У Истории не так уж много вариантов.
«Ладно, – сказал Новиков, – завтра я приведу СВОИХ».
На следующий день по окончании уроков он быстро побежал, сказав мне: «Подожди, не выходи». У дверей школы я увидел команду Новичкова, которая опять явно хотела поколотить меня. Однако вскоре появился мой друг Новиков с гораздо более мощной командой. Враги быстро ретировались.
На следующий день на первой перемене Новиков и Новичков встретились и пригласили друг друга на дуэль – «стыкнуться» на большой перемене. На большой перемене они, прихватив меня, побежали за школу и там сошлись в честном кулачном бою – дуэли. Новиков до крови разбил Новичкову нос, Новичков разбил Новикову губу. Прозвенел звонок, и мы побежали на урок. На следующей перемене между Новиковым и Новичковым был заключен МИР, одним из условий которого было оставить меня в покое.
Эвакуация и Эдгар По
Тем временем немцы уже взяли Смоленск, Киев, Вязьму и приближались к Москве. В конце октября было принято решение к эвакуации.
Семей всех сотрудников папиной организации, а он уже не работал в ГОСПЛАНе, с имуществом начали собирать на каком-то огромном пустом военном складе в ожидании грузовика.

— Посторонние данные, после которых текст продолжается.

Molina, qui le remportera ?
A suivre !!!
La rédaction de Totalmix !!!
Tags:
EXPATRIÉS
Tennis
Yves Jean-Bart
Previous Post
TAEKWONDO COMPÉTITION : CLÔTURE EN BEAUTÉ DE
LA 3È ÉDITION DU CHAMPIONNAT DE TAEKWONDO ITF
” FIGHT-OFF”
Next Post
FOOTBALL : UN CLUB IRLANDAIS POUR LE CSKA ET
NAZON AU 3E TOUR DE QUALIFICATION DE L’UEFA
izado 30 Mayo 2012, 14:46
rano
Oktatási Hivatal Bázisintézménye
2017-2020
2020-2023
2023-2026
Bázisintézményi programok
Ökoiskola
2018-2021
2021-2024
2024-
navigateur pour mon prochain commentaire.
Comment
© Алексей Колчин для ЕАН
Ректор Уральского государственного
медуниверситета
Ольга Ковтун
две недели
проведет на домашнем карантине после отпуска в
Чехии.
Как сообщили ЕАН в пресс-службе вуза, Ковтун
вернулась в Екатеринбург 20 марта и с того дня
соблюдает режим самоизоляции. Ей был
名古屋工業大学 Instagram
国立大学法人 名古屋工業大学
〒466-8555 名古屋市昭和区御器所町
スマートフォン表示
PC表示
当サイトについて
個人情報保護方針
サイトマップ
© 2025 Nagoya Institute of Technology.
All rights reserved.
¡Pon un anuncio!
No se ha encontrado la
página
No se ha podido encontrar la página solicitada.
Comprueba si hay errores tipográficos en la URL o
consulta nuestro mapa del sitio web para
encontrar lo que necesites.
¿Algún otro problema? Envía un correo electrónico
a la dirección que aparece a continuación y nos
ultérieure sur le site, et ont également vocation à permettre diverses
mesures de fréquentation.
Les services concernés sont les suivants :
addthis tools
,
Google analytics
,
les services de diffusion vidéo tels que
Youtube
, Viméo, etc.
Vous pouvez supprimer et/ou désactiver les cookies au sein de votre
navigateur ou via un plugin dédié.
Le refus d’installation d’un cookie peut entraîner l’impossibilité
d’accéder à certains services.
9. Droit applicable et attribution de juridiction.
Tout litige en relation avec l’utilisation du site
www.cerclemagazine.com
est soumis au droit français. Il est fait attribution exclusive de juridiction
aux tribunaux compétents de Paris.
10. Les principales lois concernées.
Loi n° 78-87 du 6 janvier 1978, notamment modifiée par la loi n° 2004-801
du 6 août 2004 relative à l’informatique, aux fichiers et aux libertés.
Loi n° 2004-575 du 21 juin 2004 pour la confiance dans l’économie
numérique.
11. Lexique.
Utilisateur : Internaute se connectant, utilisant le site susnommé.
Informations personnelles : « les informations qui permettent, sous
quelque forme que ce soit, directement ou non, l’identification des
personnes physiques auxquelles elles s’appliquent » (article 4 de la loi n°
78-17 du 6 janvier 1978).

Несколько дней и ночей мы провели на этом складе на куче своих пожиток. Мне попалась книга Эдгара По про дикие вопли кошки, замурованной в стене вместе со своим хозяином. Выйдешь во двор – темно, только лучи прожекторов прорезают небо, где-то ухают зенитки. Снова прочитаешь Эдгара По про то, как огромная секира колеблется, раскачивается от стены к стене и с каждым колебанием снижается, чтобы рассечь заключенного в камере. Выйдешь на двор – темно, на небе наши прожектора «схватили» немецкий самолет. Летит он не очень быстро. Вокруг него разрывы снарядов наших зениток. Странно. Разрядов много, а он летит. Правда, и летчик, несомненно, мало что видит, т. к. ослеплен прожекторами. Так летел и улетел. А тут опять темнота, и тишина, и Эдгар По. Конечно, он основоположник этого типа литературы, а Конан-Дойль с его Шерлоком Холмсом и Агата Кристи и другие – просто его ученики.
Тем временем подали грузовик – безотказную полуторку. В неё загрузили гору пожиток 3–4 семей, да ещё и нас рассадили между этими пожитками и поехали по шоссе на Нижний Новгород (тогда Горький).
По плану все семьи эвакуировали в Среднюю Азию, в Ташкент. Но поскольку путь лежал по Нижегородскому шоссе, мимо маминой родины, она решила остаться в родном доме в деревне Растригино Владимирской области Вязниковского (или Сергиево-Горского) района. Туда нас и завезли.
Несколько дней я провел с мамой и отцом в родовом солидном сельском доме – пятистенке из 6 комнат. Отец матери – мой дед – был священником. К несчастью или к счастью, он умер незадолго до революции. Отец мой, как партийный работник, все время был в «контрах» с моей бабушкой – попадьей, которая его ненавидела и идеологически, и как человека. Не очень оригинальная позиция тещи. Очень мой папа жадным был.
Когда я спросил, а где же церковь, мне показали очертания её фундамента. Церковь пытались разобрать на кирпичи для постройки колхозного склада. Получилась хилая хибарка. Мне объяснили, что кладка оказалась очень прочной. Вместо цемента или глины кирпичи проклеивались смесью чего-то с яйцами. Разбить их оказывалось практически невозможно. Из 10 кирпичей целым оставался один – остальные раскалывались. Во время разбора церкви кто-то все-таки вывесил лозунг: «Идет добыча кирпича по заветам Ильича».